- TASK DIRECTIONS: Please update the ignition device text between "FIG. 1 is a" and "the ignition device according to Example 1.", inclusive, so that "circuit layout" replaces "circuit configuration".

- PAGE TEXT:

This disclosure relates to an ignition device provided with an ignition coil for an internal combustion engine.
As a conventional ignition device, there has been known an ignition device disclosed in Japanese Patent Application Publication No. 2001-217131 (Patent Document 1), for example. As illustrated in FIG. 6, the ignition device provided with an ignition coil described in Patent Document 1 includes igniter control circuit 11, igniter switch Q1, transformer Ta, battery E, and diode D5, and adopts a fly-back control method.
Igniter control circuit 11 inputs an ignition signal and turns igniter switch Q1 on and off by using the ignition signal. Energy is stored in transformer Ta while igniter switch Q1 is on, and the energy stored in transformer Ta is supplied to plug 16 when igniter switch Q1 is turned off, and plug 16 is thus ignited.

SUMMARY

BRIEF DESCRIPTION OF DRAWINGS

FIG. 1 is a diagram illustrating a circuit configuration of an ignition device according to Example 1.

FIG. 2 is an operation waveform diagram regarding constituents of the ignition device according to Example 1.

FIG. 3 is a diagram illustrating a circuit configuration of an ignition device according to a modified example of Example 1.

FIG. 4 is an operation waveform diagram regarding constituents of the ignition device according to the modified example.

FIG. 5 is a diagram illustrating a circuit configuration of an ignition device according to another modified example.

FIG. 6 is a diagram illustrating a circuit configuration of a conventional ignition device.

- DATA RECORDS:
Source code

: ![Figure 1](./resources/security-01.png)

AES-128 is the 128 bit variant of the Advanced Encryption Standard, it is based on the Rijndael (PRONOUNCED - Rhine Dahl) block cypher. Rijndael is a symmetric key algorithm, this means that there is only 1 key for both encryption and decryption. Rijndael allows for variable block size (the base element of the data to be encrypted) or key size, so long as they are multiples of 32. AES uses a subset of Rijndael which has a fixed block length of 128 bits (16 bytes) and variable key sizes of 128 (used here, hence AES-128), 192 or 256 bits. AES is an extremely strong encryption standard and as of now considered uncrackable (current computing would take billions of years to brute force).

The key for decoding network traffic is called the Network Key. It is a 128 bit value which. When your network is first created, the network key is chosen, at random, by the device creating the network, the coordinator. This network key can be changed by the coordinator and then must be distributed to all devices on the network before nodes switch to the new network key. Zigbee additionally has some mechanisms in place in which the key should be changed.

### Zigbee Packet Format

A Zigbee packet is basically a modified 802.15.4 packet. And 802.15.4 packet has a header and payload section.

- OUTPUT FOR THIS EXERCISE:
FIG. 1 is a diagram illustrating a circuit layout of an ignition device according to Example 1.

FIG. 2 is an operation waveform diagram regarding constituents of the ignition device according to Example 1.